Hey Smurphysgirl! You're on team 8


----------



## Renae (Apr 15, 2009)

Go Team 1. Got a squirrel with my bow Sunday. Will get picture up soon! Yay!


----------



## smurphysgirl (Mar 6, 2007)

*Hello Team 8!!!*

Oh my gosh! I hoped that I made it on a team especially after I got this deer Wednesday night....I have been on AT hunting teams for several years...so excited to help my team a little more this year!

WOO HOO Team 8!








I will have the taxidermist score it, we took it there the same night I shot it. I will post the official pic for rule purposes in the other thread. :0)


----------



## FarmGirl7 (Aug 3, 2007)

Nniiiiiccceee!!! Congrats on a great buck!!


----------



## smurphysgirl (Mar 6, 2007)

Thanks! Very surreal


FarmGirl7 said:


> Nniiiiiccceee!!! Congrats on a great buck!!


----------



## woodsbaby (Aug 10, 2009)

holy frijoles! thats a nice buck! congrats!


----------



## smurphysgirl (Mar 6, 2007)

Thanks!


----------



## CountryWoman (Jul 24, 2006)

Hope everyone had an awesome season last year :thumb:


----------



## misshuntressKT3 (Jan 30, 2012)

Are we going to have this again this year!? Really enjoyed it


----------



## CountryWoman (Jul 24, 2006)

Sign up thread now up for this year even if we are late ha ha


----------



## jonell (Feb 14, 2012)

I would like to join in.


----------



## CountryWoman (Jul 24, 2006)

Going to unstick from top for the new year :wink: Congrats to everyone!


----------

§ Problem: Please copy the part of the hunting team thread that opens with the words containing "## Renae (Apr" and closes with "more this year!", replacing "squirrel" with "rabbit". The listing that comes next has no role in any of this.

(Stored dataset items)

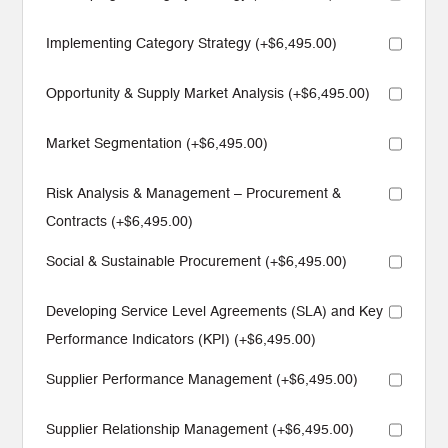
Implementing Category Strategy (+
$
6,495.00
)
Opportunity & Supply Market Analysis (+
$
6,495.00
)
Market Segmentation (+
$
6,495.00
)
Risk Analysis & Management – Procurement &
Contracts (+
$
6,495.00
)
Social & Sustainable Procurement (+
$
6,495.00
)
Developing Service Level Agreements (SLA) and Key
Performance Indicators (KPI) (+
$
6,495.00
)
Supplier Performance Management (+
$
6,495.00
)
Supplier Relationship Management (+
$
6,495.00
)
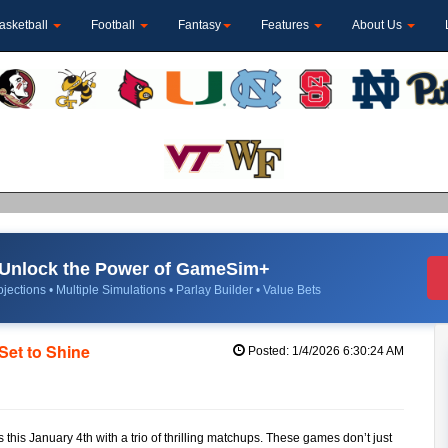
asketball
Football
Fantasy
Features
About Us
Unlock the Power of GameSim+
jections • Multiple Simulations • Parlay Builder • Value Bets
et to Shine
Posted: 1/4/2026 6:30:24 AM
his January 4th with a trio of thrilling matchups. These games don’t just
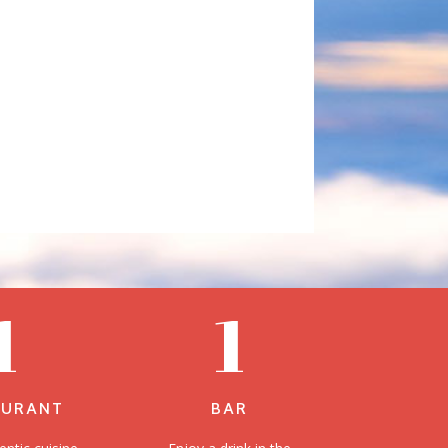
1
1
AURANT
BAR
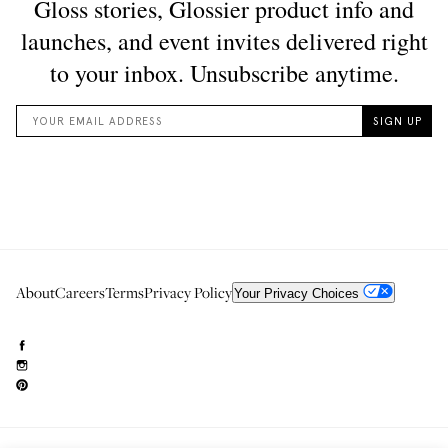
About
Careers
Terms
Privacy Policy
Your Privacy Choices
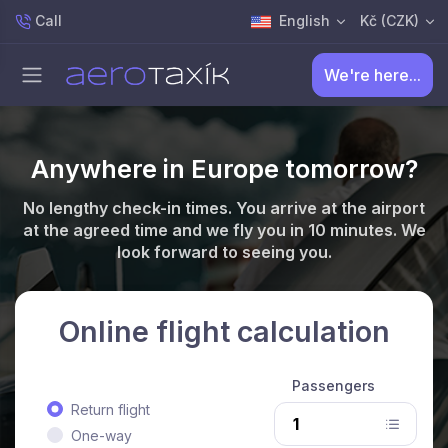
Call
English
Kč (CZK)
We're here...
Anywhere in Europe tomorrow?
No lengthy check-in times. You arrive at the airport
at the agreed time and we fly you in 10 minutes. We
look forward to seeing you.
Online flight calculation
Passengers
Return flight
One-way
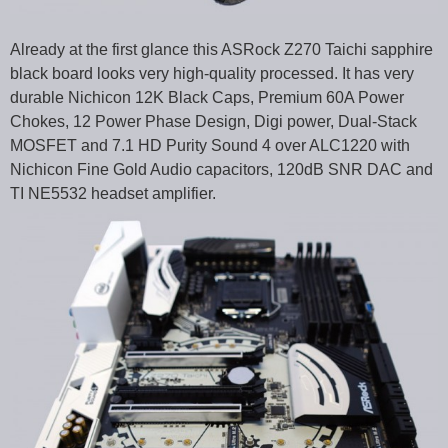
Already at the first glance this ASRock Z270 Taichi sapphire
black board looks very high-quality processed. It has very
durable Nichicon 12K Black Caps, Premium 60A Power
Chokes, 12 Power Phase Design, Digi power, Dual-Stack
MOSFET and 7.1 HD Purity Sound 4 over ALC1220 with
Nichicon Fine Gold Audio capacitors, 120dB SNR DAC and
TI NE5532 headset amplifier.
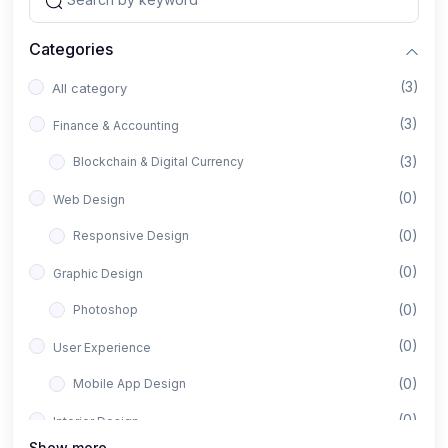
Categories
(3)
All category
(3)
Finance & Accounting
(3)
Blockchain & Digital Currency
(0)
Web Design
(0)
Responsive Design
(0)
Graphic Design
(0)
Photoshop
(0)
User Experience
(0)
Mobile App Design
(0)
Interior Design
Show more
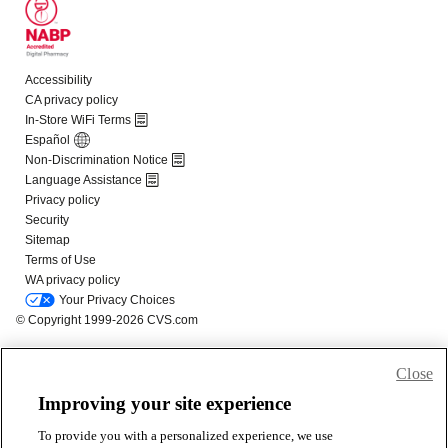
Close
Improving your site experience
To provide you with a personalized experience, we use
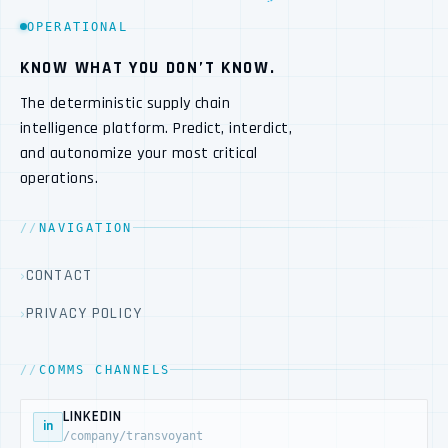
OPERATIONAL
KNOW WHAT YOU DON’T KNOW.
The deterministic supply chain
intelligence platform. Predict, interdict,
and autonomize your most critical
operations.
NAVIGATION
CONTACT
PRIVACY POLICY
COMMS CHANNELS
LINKEDIN
in
/company/transvoyant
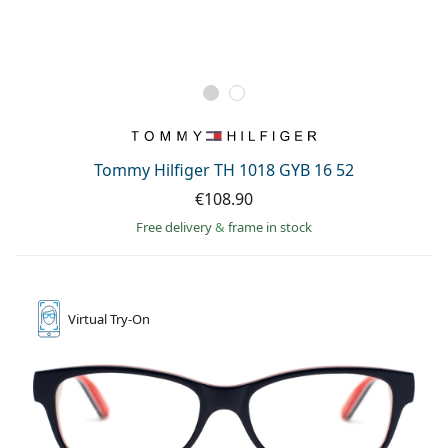
Tommy Hilfiger TH 1018 GYB 16 52
€108.90
Free delivery
&
frame in stock
Virtual
Try-On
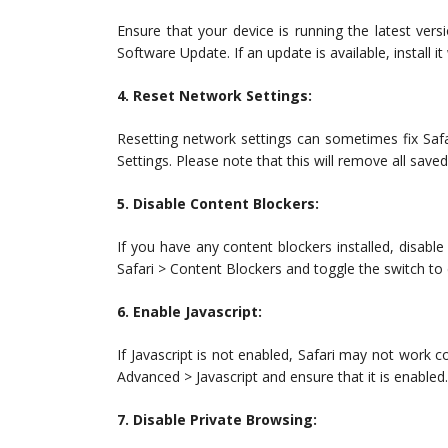
Ensure that your device is running the latest ver
Software Update. If an update is available, install i
4. Reset Network Settings:
Resetting network settings can sometimes fix Saf
Settings. Please note that this will remove all save
5. Disable Content Blockers:
If you have any content blockers installed, disable
Safari > Content Blockers and toggle the switch to
6. Enable Javascript:
If Javascript is not enabled, Safari may not work co
Advanced > Javascript and ensure that it is enabled.
7. Disable Private Browsing:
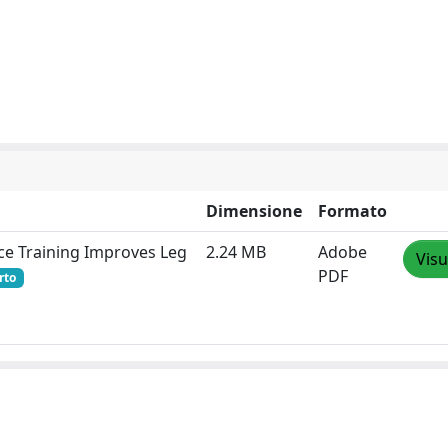
Dimensione
Formato
nce Training Improves Leg
2.24 MB
Adobe
Visu
PDF
rto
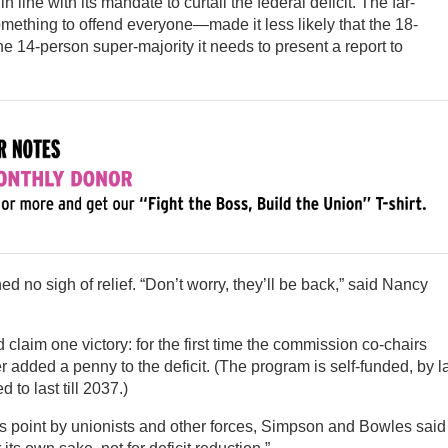
in line with its mandate to curtail the federal deficit. The far-
mething to offend everyone—made it less likely that the 18-
 14-person super-majority it needs to present a report to
d no sigh of relief. “Don’t worry, they’ll be back,” said Nancy
claim one victory: for the first time the commission co-chairs
r added a penny to the deficit. (The program is self-funded, by l
 to last till 2037.)
is point by unionists and other forces, Simpson and Bowles said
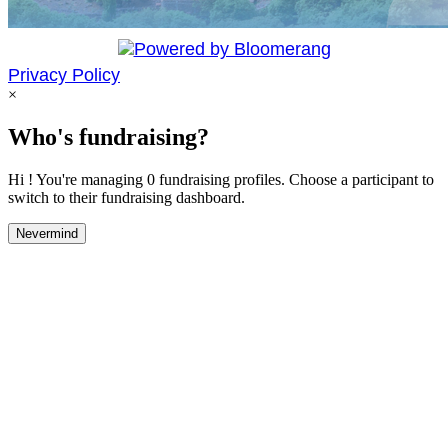
Privacy Policy
×
Who's fundraising?
Hi ! You're managing 0 fundraising profiles. Choose a participant to
switch to their fundraising dashboard.
Nevermind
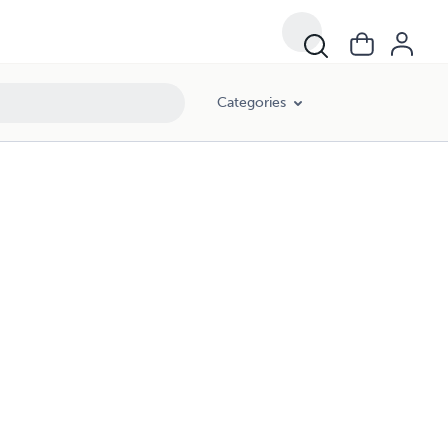
Categories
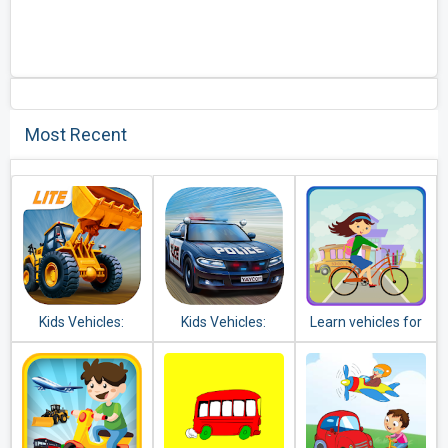
Most Recent
Kids Vehicles:
Kids Vehicles:
Learn vehicles for
Construction Lite
Emergency
kids
toddler puzzle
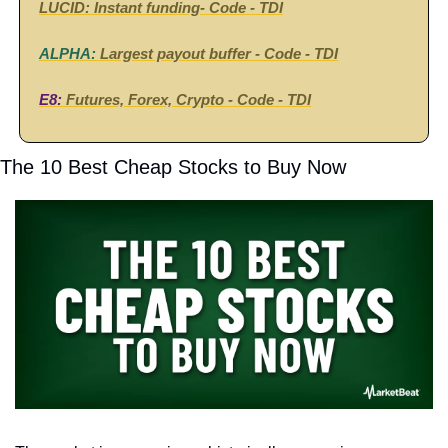
LUCID:
Instant funding
- Code - TDI
ALPHA:
Largest payout buffer - 
Code - 
TDI
E8: 
Futures, Forex, Crypto -
 Code - 
TDI
The 10 Best Cheap Stocks to Buy Now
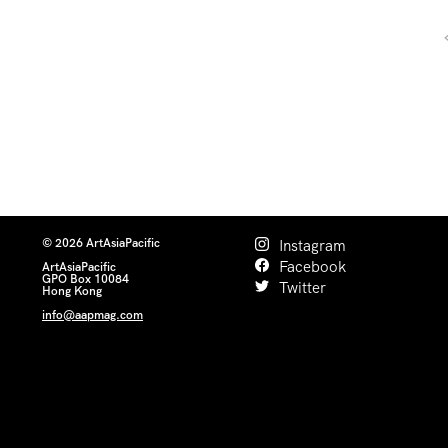
© 2026 ArtAsiaPacific
Instagram
Facebook
ArtAsiaPacific
GPO Box 10084
Twitter
Hong Kong
info@aapmag.com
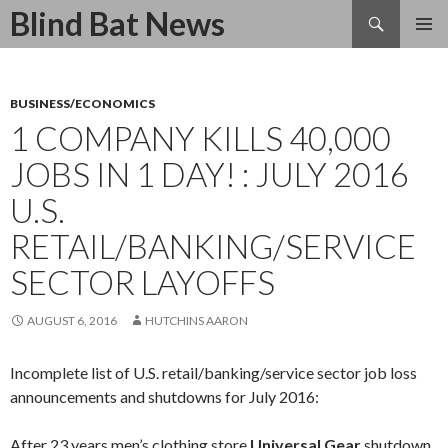
Search
Blind Bat News
SKIP
TO
CONTENT
BUSINESS/ECONOMICS
1 COMPANY KILLS 40,000
JOBS IN 1 DAY! : JULY 2016
U.S.
RETAIL/BANKING/SERVICE
SECTOR LAYOFFS
AUGUST 6, 2016
HUTCHINS AARON
Incomplete list of U.S. retail/banking/service sector job loss
announcements and shutdowns for July 2016:
After 23 years men’s clothing store
Universal Gear
shutdown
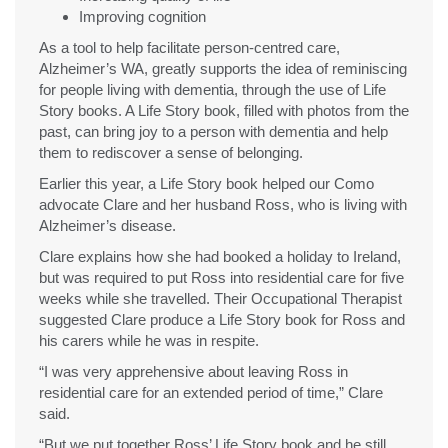
Improving cognition
As a tool to help facilitate person-centred care,
Alzheimer’s WA, greatly supports the idea of reminiscing
for people living with dementia, through the use of Life
Story books. A Life Story book, filled with photos from the
past, can bring joy to a person with dementia and help
them to rediscover a sense of belonging.
Earlier this year, a Life Story book helped our Como
advocate Clare and her husband Ross, who is living with
Alzheimer’s disease.
Clare explains how she had booked a holiday to Ireland,
but was required to put Ross into residential care for five
weeks while she travelled. Their Occupational Therapist
suggested Clare produce a Life Story book for Ross and
his carers while he was in respite.
“I was very apprehensive about leaving Ross in
residential care for an extended period of time,” Clare
said.
“But we put together Ross’ Life Story book and he still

§ Written response:
## Renae (Apr 15, 2009)

Go Team 1. Got a rabbit with my bow Sunday. Will get picture up soon! Yay!


----------



## smurphysgirl (Mar 6, 2007)

*Hello Team 8!!!*

Oh my gosh! I hoped that I made it on a team especially after I got this deer Wednesday night....I have been on AT hunting teams for several years...so excited to help my team a little more this year!